A key component of blockchain technology is the ledger, viz., a database that, unlike standard databases, keeps in memory the complete history of past transactions as in a notarial archive for the benefit of any future test. In second-generation blockchains such as Ethereum the ledger is coupled with smart contracts, which enable the automation of transactions associated with agreements between the parties of a financial or commercial nature. The coupling of smart contracts and ledgers provides the technological background for very innovative application areas, such as Decentralized Autonomous Organizations (DAOs), Initial Coin Offerings (ICOs) and Decentralized Finance (DeFi), which propelled blockchains beyond cryptocurrencies that were the only focus of first generation blockchains such as the Bitcoin. However, the currently used implementation of smart contracts as arbitrary programming constructs has made them susceptible to dangerous bugs that can be exploited maliciously and has moved their semantics away from that of legal contracts.
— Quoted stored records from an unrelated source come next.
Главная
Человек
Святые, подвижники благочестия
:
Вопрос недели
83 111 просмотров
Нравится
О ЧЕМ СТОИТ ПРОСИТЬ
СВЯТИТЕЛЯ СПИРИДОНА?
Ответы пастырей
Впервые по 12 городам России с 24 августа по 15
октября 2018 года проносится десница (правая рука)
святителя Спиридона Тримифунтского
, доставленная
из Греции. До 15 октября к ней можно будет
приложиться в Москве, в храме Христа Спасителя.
We propose here to recompose the split and recover the reliability of databases by formalizing a notion of contract modelled as a finite-state automaton with well-defined computational characteristics derived from an encoding in terms of allocations of resources to actors, as an alternative to the approach based on programming. To complete the work, we use temporal logic as the basis for an abstract query language that is effectively suited to the historical nature of the information kept in the ledger.